The dog and I got into the van and started home. He didn’t want to get into the van, as he was quite happy walking around the parking lot and sniffing every blade of grass individually. But I managed to force Warren into the back seat (I’d had practice with two toddlers at various stages of my parental career) and close the door behind him. He didn’t relieve himself as he climbed up onto the seat, which I took to be a positive sign.
On the way home, since Warren was not an especially talkative dog, I made a mental list of phone calls to make as soon as we arrived. They included one to Lucille Purell Watkins, one to Mason Abrams, one to Alan McGregor, and one to Barry Dutton about my latest vaguely threatening phone call.
It took slightly less time to navigate the distance this time, because I knew the way from highway to highway now. New Jersey is the kind of state where you can do really well if you never have to drive on a local street.

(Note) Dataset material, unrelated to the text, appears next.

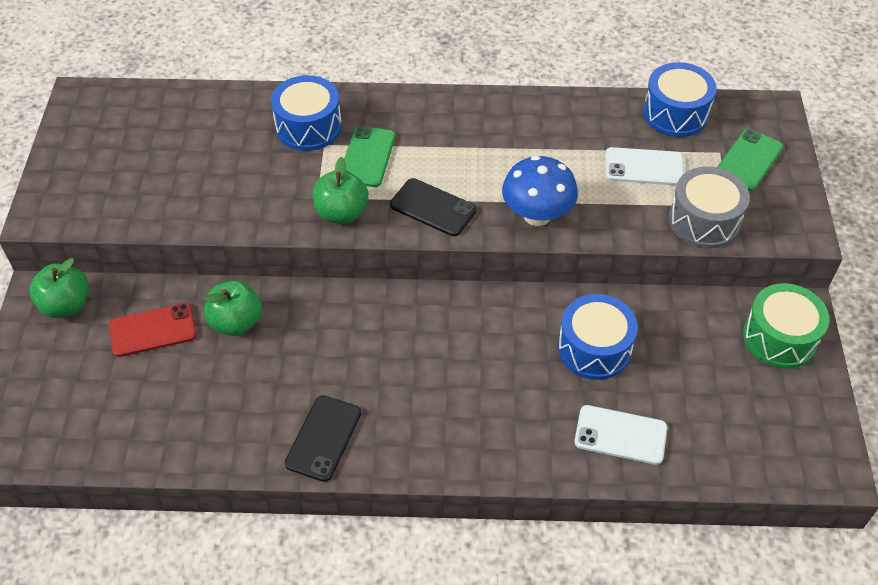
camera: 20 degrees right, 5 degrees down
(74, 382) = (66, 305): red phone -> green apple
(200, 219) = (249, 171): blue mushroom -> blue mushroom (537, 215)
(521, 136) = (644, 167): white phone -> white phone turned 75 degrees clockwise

Two blocks from our house, Warren lost his lunch on the back seat. Luckily, I had put a blanket out to cover the seat under him, so cleanup was somewhat easier, but I was already noticing how much caring for this dog (for which I took no responsibility) was eating into my day.
Warren trotted out of the van as if he hadn’t just made a deposit on its back seat, and set out exploring his new neighborhood. It was a good thing I had the leash to hold him, or he’d have explored all of New Jersey and I’d have been out $120.